Басманов внезапно напрягся, подошел к дощатой стене, прислушался.

— Что такое? — спросил Курбский. — Опять мыши из амбаров пришли? И что им тут — зерна я не храню…

Опричник отступил от стены и ударил ногой в доски.

Тонкая, сделанная лишь для видимости перегородка рухнула, а сам опричник едва не свалился. Адашев вскочил с диким воплем «измена», Курбский так и остался сидеть на месте.

В помещение, оттолкнув Басманова, влетели двое дюжих молодцов в белых одеждах рынд, следом вступил сам Иоанн Васильевич.

— Тонок слух у тебя, опричник, — усмехнулся он, делая знак рындам, чтобы подняли князя. — Большое дело затеваем, хотел я знать, что на сердце у вас.

— Батюшка, — Адашев ладонью пот со лба стер и отвесил поясной поклон. — Как же ты из Москвы поспел?

— Поспел вот, — Иван Грозный подошел к намалеванной карте, вгляделся и покачал пальцем у кого-то невидимого перед носом. — У меня карты хуже рисованы.

— Так возьми, — нашелся Адашев.

— Здесь они нужнее будут, — Грозный переводил взгляд с одного на другого. — Спор ваш слыхал я. И вчера слыхал.

Все трое замерли, думая каждый о своем, наболевшем.
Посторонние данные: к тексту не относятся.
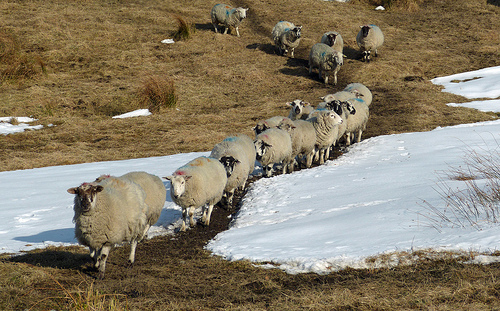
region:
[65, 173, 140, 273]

— Красивые речи, мудреные…

Тут Грозный ударил по лавке в точности так же, как до того Басманов:

— Только начинать нужно, хватить соседей смешить и стрельцов мучить.

— Как же, кормилец, — застонал Адашев. — Я гонцов разослал в Великое герцогство Литовское, да в земли ляхов…

— Сильвестров уже поплатился за излишнее хитроумие свое, — сурово сказал московский князь, — и ты допросишься. Я наперед знаю, что соседи скажут. Станут затягивать наше вступление в земли псов-рыцарей, крутить и юлить, а сами примут под руку комтурии орденские — и нет больше у Руси пути в студеные моря, одно устье Наровы. А его и заткнуть недолго.

— Мои полки во Пскове готовы, — сказал Курбский. — Только самому доскакать.

— Не во Псков, — усмехнулся Иван. — Уже в рыцарские земли поскачешь, наперехват. Салтыков вывел полки из Пскова.

Адашев схватился за голову. Губы его дрожали — сейчас разревется.

— Из Пскова долго идти, — заметил Иван, неодобрительно глядя на Басманова и Курбского. — Бестолково расположили вы их, право слово. Но уже не воротишь сделанного.

Грозный подошел к карте.

— Главное для нас — взять Нарву. Отсюда корабли Карстена Роде станут диктовать волю Москвы всей Европе.

Он помолчал, глядя на вздрагивающие плечи Ада-шева.

— Второе дело — выманить магистра в поле и одним ударом раздавить рыцарскую гадину. А не то замучаемся их из каменных гнезд выкуривать.